[DATA PROVIDED Boundary: Start]
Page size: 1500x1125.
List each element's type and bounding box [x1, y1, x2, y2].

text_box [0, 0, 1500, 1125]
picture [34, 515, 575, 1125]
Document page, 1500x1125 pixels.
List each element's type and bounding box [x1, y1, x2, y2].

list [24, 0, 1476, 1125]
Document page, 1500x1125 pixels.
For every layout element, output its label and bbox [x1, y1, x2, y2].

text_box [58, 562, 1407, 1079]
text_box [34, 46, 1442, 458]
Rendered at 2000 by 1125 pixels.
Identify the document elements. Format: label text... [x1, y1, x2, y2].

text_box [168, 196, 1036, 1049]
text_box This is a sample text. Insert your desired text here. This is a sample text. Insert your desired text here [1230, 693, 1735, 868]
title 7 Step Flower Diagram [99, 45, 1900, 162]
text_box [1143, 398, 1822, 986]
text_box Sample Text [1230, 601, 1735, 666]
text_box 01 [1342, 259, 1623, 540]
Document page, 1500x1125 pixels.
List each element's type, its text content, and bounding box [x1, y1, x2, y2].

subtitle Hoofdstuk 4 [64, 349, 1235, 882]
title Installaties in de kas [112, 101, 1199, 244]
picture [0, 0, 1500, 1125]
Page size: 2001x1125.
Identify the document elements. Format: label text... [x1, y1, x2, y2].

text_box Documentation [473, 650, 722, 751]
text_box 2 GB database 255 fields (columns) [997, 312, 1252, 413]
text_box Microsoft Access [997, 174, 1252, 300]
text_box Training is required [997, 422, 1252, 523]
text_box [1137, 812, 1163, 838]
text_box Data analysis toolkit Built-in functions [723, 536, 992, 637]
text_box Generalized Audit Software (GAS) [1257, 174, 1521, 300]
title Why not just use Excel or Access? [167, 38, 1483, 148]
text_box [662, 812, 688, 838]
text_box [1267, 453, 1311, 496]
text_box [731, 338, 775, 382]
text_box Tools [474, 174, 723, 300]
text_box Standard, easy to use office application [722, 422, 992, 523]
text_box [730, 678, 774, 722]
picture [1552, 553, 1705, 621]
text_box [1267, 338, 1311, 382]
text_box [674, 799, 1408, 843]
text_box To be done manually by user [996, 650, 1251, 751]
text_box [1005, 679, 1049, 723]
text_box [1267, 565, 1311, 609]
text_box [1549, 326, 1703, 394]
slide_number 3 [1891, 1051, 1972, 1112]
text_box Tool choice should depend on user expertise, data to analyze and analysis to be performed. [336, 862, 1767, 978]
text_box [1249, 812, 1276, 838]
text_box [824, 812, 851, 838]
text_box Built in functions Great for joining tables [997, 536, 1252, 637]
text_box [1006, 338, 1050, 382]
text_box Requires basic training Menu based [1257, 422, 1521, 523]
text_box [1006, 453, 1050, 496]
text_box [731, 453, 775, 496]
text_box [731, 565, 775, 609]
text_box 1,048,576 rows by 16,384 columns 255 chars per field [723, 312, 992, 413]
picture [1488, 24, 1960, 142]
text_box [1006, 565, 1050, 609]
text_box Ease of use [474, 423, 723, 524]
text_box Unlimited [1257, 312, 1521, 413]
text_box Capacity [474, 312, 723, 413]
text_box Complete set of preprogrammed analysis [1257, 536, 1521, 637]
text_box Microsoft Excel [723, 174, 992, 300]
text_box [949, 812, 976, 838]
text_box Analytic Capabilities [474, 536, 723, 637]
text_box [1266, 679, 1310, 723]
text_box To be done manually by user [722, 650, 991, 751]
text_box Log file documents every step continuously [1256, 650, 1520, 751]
[DATA PROVIDED Boundary: End]
PROBLEM STATEMENT:
Copy out each line of the records that holds the string "size".

FINAL ANSWER:
Page size: 1500x1125.
Page size: 2001x1125.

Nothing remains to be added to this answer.